Chrome shines in interior dispute

May 16, 2016

I recently read a story that made me smile and despair in equal measure – glad to see chrome interior automotive parts in the news, but saddened by the context.

The news reported that Janet Richardson from Kent, ironically not a million miles from Borough’s Southend chrome-plating plant, was carrying a set of used books in her Range Rover Evoque when one hit and cracked the passenger-side speaker cover.

In itself, not a particularly newsworthy event one might imagine, until one reads that the repair to this three-month old Evoque would cost in excess of £900, which on first reading seems a little steep.

Given our experience in supplying chrome bezel speaker assemblies to the UK automotive industry, we are in a privileged position to understand the reasons behind the cost and the way the situation has come about – it’s not because JLR is actually using sterling silver instead of chrome as suggested by one commenter on the story.

But the story goes on to explain how the speaker grille is integral to the door panel and not a simple item to replace, particularly given the complexity of modern cars and all the electric mechanisms hidden by the door panels.

In their defence, JLR explained that they don’t fit the speakers separately, which means suppliers deliver complete door panels, with everything fitted and ready to be connected to the vehicle. Much like all the other major components from front and rear assemblies to dashboards.

And of course this is the problem. The public are happy to accept without comment, the modern production methods that ensure the quality of the vehicles they own and drive improves every year, until they find one negative consequence that impacts the cost of running these vehicles.

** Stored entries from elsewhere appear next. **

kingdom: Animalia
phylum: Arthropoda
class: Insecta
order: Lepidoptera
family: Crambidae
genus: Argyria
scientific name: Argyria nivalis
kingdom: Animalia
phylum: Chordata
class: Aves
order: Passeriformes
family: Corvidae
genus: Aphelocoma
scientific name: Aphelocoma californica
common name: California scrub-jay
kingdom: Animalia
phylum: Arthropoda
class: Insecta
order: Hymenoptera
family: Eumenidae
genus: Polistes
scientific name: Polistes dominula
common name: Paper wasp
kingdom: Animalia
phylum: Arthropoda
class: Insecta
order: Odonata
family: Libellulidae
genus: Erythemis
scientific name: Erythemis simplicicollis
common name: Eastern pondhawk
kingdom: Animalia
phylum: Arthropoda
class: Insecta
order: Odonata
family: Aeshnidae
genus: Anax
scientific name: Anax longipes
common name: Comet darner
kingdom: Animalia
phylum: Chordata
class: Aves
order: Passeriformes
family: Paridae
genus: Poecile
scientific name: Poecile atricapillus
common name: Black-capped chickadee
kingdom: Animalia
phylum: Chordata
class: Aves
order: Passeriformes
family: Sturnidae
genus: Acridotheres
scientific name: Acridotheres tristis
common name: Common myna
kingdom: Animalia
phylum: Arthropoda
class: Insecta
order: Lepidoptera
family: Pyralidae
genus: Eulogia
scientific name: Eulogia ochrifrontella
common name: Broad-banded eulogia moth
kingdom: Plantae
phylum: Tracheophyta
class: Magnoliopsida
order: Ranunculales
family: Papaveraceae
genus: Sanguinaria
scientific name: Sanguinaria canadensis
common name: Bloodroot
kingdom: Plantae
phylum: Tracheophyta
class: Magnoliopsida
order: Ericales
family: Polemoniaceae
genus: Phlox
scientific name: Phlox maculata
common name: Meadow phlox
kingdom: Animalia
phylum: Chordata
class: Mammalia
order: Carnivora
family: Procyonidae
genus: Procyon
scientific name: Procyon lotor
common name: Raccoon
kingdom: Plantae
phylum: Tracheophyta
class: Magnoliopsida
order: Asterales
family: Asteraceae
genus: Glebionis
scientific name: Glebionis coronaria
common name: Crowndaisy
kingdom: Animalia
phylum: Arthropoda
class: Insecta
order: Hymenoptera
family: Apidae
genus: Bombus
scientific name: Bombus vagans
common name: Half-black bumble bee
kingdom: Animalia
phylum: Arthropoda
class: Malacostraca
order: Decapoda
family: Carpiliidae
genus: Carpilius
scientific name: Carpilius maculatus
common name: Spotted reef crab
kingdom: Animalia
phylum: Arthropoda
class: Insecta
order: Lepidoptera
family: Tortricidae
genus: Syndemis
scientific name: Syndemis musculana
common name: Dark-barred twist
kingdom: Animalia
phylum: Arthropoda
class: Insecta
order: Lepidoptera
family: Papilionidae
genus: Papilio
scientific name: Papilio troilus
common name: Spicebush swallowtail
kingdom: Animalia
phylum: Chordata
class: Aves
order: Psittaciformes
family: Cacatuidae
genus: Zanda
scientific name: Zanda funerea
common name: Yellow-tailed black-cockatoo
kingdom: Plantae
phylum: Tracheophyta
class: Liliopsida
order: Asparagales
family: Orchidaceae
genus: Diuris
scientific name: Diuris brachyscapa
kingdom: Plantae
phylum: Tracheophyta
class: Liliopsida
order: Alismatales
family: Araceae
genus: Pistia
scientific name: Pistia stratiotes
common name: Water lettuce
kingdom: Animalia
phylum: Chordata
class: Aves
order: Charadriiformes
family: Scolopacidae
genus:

Carefully designed speaker grilles, moulded precisely and chromed superbly will enhance the interior of any vehicle and the lack of screws to come loose or fittings that allow removal ensure there are far fewer annoying rattles that used to be-devil older cars. The drive, if you pardon the pun, in automotive interior design is to constantly improve the quality of the components and the quality of the experience for those occupying the interior.

We work closely with automotive designers and manufacturers to deliver new surface finishes, like our satin chrome for plastic interior components and include them in ever larger assemblies that reduce the final production process for car-makers like JLR.

Janet is perhaps considering a career in automotive interior design given she believes having to replace the entire panel for something so simple is ridiculous and that it should be possible to just slot in a new cover, but her view is a retrograde one – the world has moved on.

She will just have to be more careful where she places her books and enjoy the comfortable interior, the highlights of chrome and the quiet of one of the nicest places to sit when driving around the UK.